Social media accounts like Twitter and Facebook are beginning to take their location in the pantheon of highly contested properties for separating couples in California. As we all know, couples liquefying their marital relationships divide a large variety of possessions already– everything from autos and homes to stock choices, companies and art work. The inevitable fact is that social media accounts are home, and as the value of such property increases, so too will the litigation surrounding them.
In California, absent a prenup, any asset gotten throughout marital relationship is considered community property and should be divided evenly between divorcing partners. Any type of home acquired prior to marital relationship, after the date of separation, or through gift or bequest (meaning inheritance) is thought about different home and immune from department. There are obviously exceptions to these rules, but that’s a good overview.
By this definition, social networks accounts created during marital relationship will virtually definitely be distinguished as community property. Accounts created prior to marital relationship could also be defined as community property in part, depending on whether the value increased throughout the marital relationship, and whether the personal effort of either partner helped in that increase (which of course it would have).
The terms of service of the different social networks business additionally play a duty in specifying whether an account is considered property and subject to division. Twitter, for instance, defines the content which individuals create as the property of the individual. Twitter sees the content as separate from the account services themselves which Twitter provides. Arguably, the right to access the account and manipulate the content is a kind of property as well.

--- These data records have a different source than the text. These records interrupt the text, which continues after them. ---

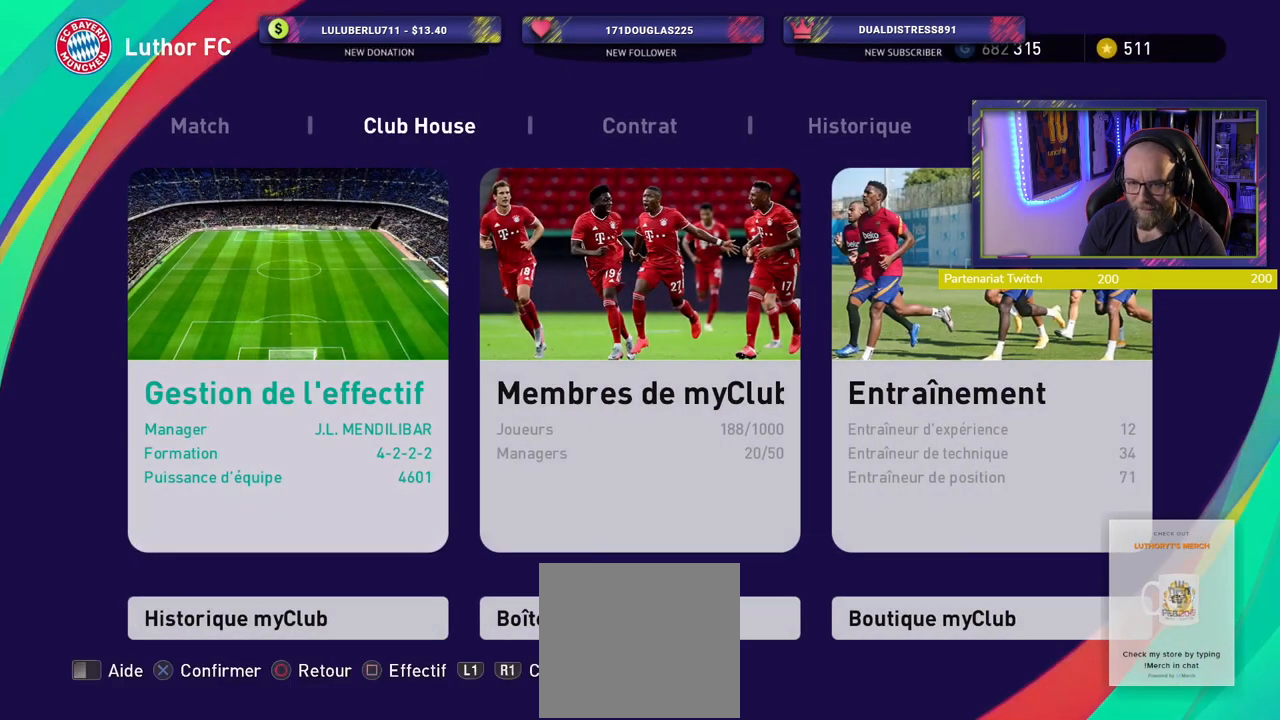
Gameplay with a controller (PlayStation layout); each line is a JSON object with the inputs held at the frame after it. "events" lists button and stick changes between this image and that frame as [ms after this image, input, new state], when the widget could be followed in between.
{"buttons": [], "left_stick": "center", "right_stick": "center", "events": [[60, "L1", "down"], [180, "L1", "up"]]}
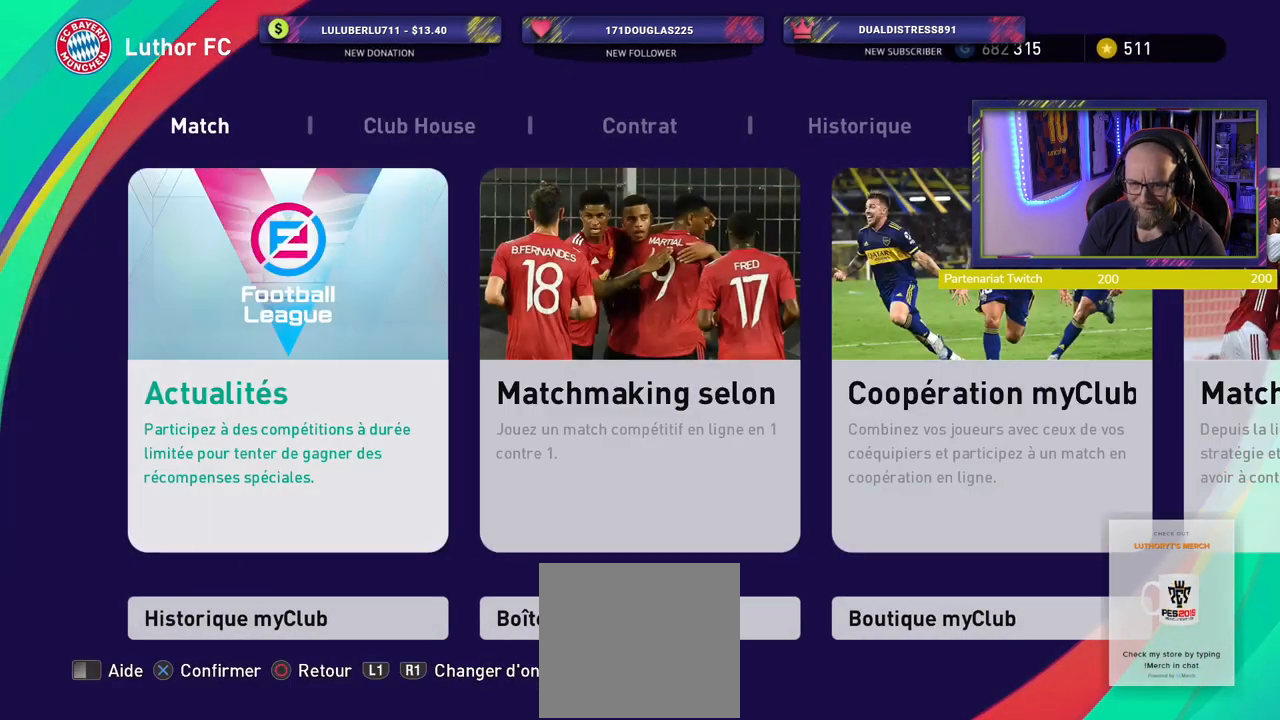
{"buttons": [], "left_stick": "center", "right_stick": "center", "events": []}
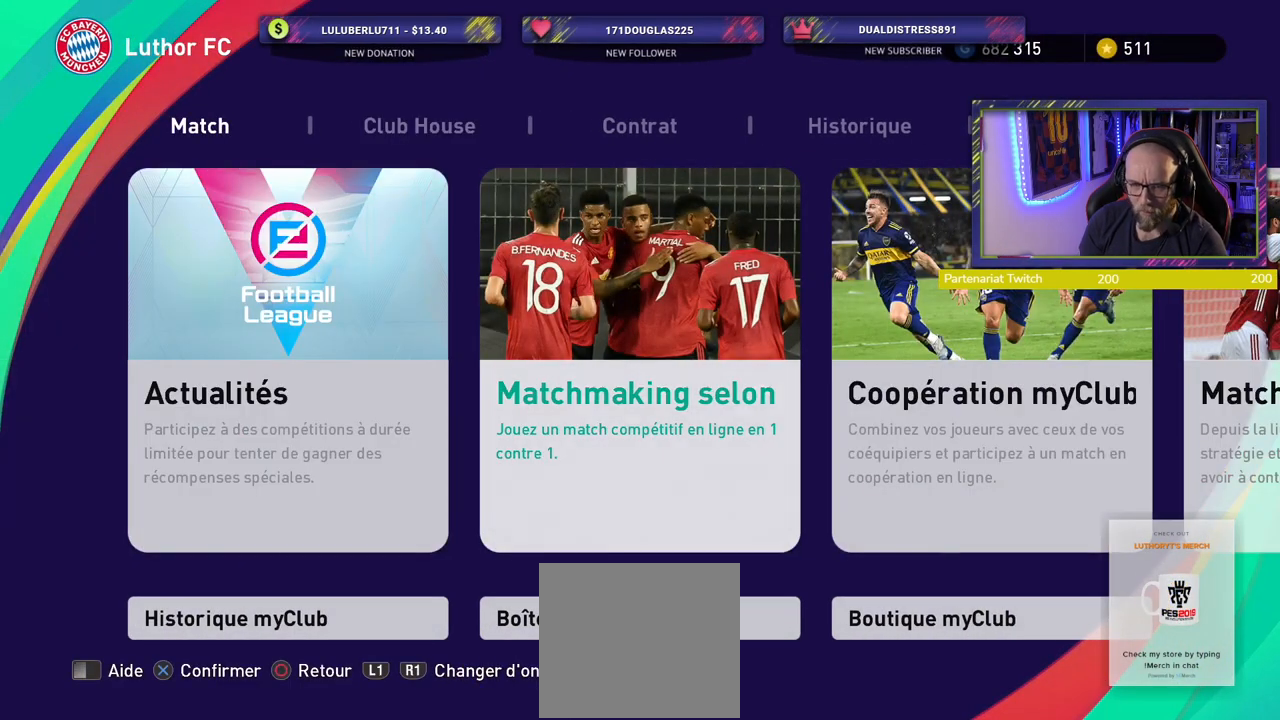
{"buttons": [], "left_stick": "center", "right_stick": "center"}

The material within the accounts, and the right to access the accounts both increasingly have economic worth, and couples justifiably wish to include all value to the marital asset division calculus.

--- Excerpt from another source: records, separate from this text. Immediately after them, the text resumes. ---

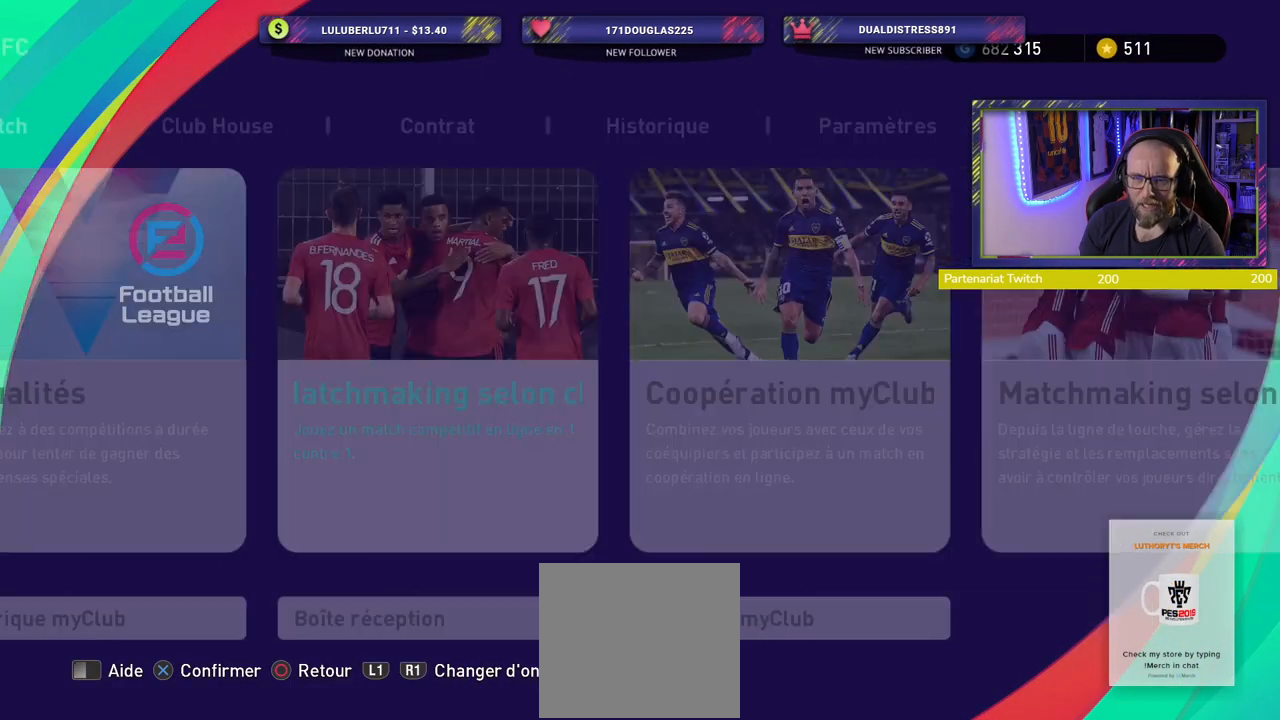
{"buttons": [], "left_stick": "center", "right_stick": "center", "events": []}
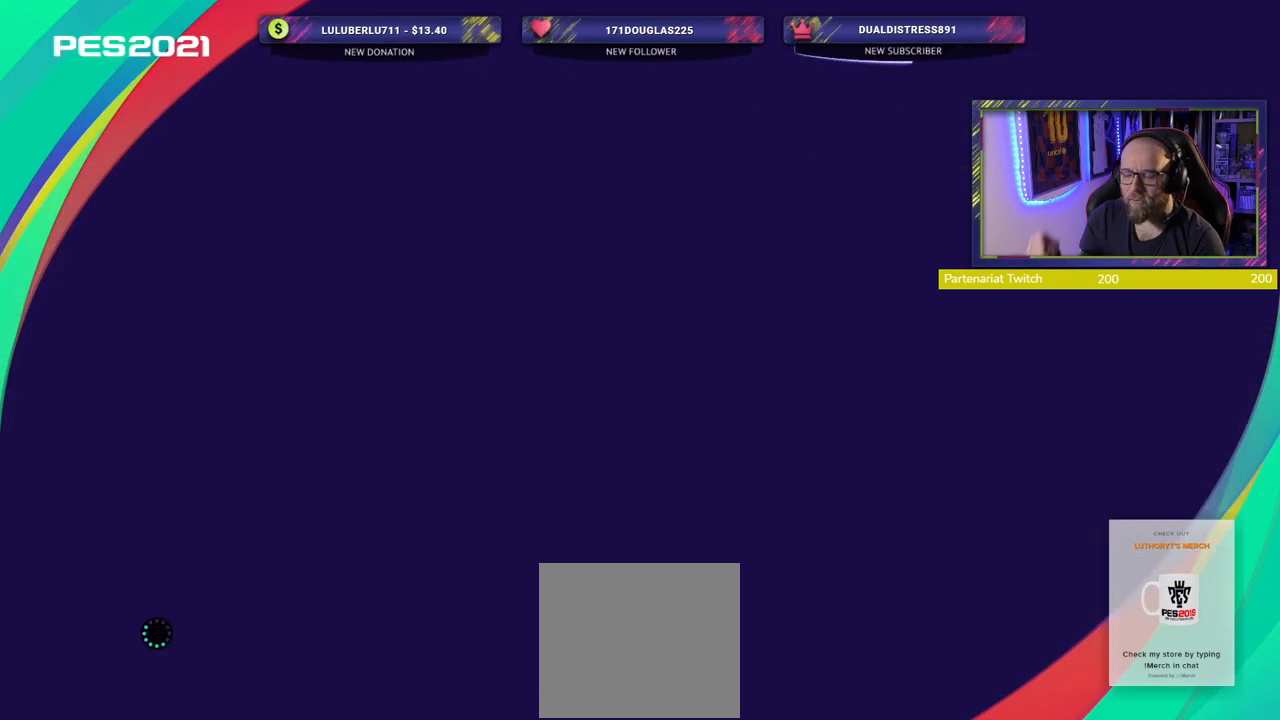
{"buttons": [], "left_stick": "center", "right_stick": "center", "events": []}
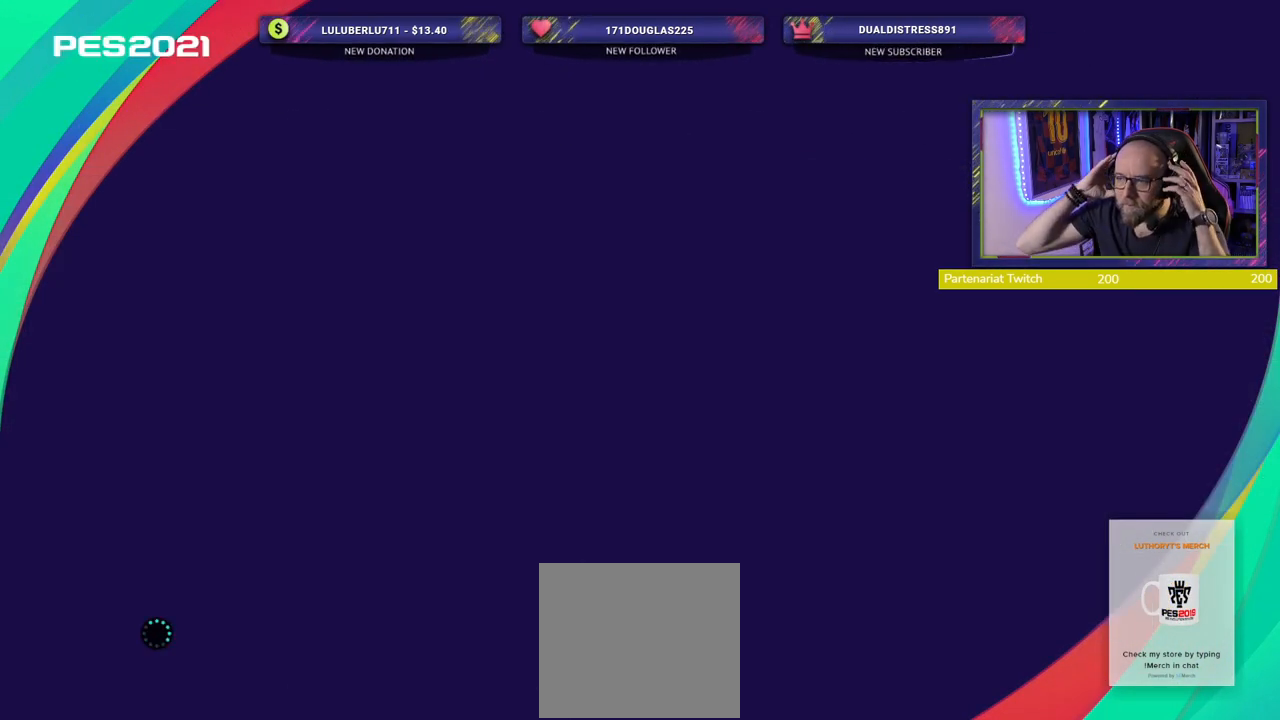
{"buttons": [], "left_stick": "center", "right_stick": "center", "events": []}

The huge difficulty, of course, is valuing the accounts. Assessment has actually always been even more of an art than a science. This is even more the case when it involves untested copyright assets like social networks accounts. Some parties are looking to the actual company flowing from the accounts as a standard for identifying worth. Others are more inclined to take a multiple of earnings– the obstacle being that profits are just starting to manifest for these assets.
This area of property division is new, but it’s warming up. Asset division provides numerous difficulties to separating couples. Careful attention should be paid to effectively value and divide IP, especially this noticeably challenging kind of IP. A person finding to divide a social media account, just like any possession, is well advised to look for the counsel of a seasoned California family law lawyer.